** Written task **
All that should be output is the block of lines below from the line with "advice • Cultural tips and local" to the line with "secure airport transfer services for", both included, exactly as written.

Records contained in a dataset:
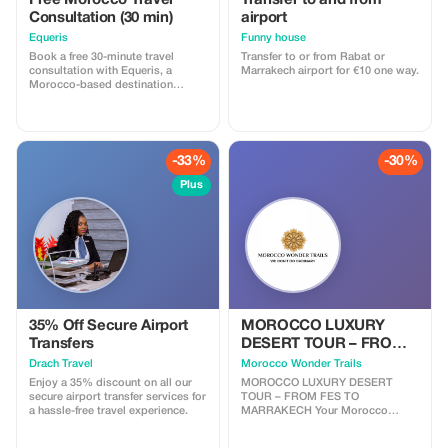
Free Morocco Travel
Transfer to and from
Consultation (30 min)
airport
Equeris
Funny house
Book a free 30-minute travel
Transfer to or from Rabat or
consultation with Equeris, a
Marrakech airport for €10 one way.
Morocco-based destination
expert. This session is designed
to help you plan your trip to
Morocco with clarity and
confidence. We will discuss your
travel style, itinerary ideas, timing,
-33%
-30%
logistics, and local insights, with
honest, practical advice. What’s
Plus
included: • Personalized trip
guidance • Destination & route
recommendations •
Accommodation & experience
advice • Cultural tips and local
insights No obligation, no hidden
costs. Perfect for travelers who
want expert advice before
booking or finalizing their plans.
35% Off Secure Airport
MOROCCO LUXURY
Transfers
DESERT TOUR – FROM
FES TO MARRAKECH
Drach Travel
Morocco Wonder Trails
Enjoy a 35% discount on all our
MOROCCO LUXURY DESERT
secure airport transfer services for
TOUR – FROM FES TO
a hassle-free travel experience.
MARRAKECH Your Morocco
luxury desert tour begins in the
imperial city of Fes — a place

==

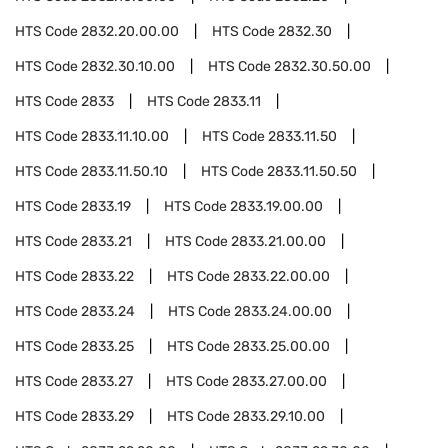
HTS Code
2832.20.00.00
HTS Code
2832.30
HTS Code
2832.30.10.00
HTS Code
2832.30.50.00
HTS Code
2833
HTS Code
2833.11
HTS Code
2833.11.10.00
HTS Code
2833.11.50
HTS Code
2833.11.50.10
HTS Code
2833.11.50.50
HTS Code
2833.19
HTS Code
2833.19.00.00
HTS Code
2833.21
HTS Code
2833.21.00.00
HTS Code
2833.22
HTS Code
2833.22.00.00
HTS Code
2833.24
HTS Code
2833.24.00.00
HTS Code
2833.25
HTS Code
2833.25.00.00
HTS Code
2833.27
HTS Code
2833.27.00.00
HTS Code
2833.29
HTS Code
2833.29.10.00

** Result for this exercise **
advice • Cultural tips and local
insights No obligation, no hidden
costs. Perfect for travelers who
want expert advice before
booking or finalizing their plans.
35% Off Secure Airport
MOROCCO LUXURY
Transfers
DESERT TOUR – FROM
FES TO MARRAKECH
Drach Travel
Morocco Wonder Trails
Enjoy a 35% discount on all our
MOROCCO LUXURY DESERT
secure airport transfer services for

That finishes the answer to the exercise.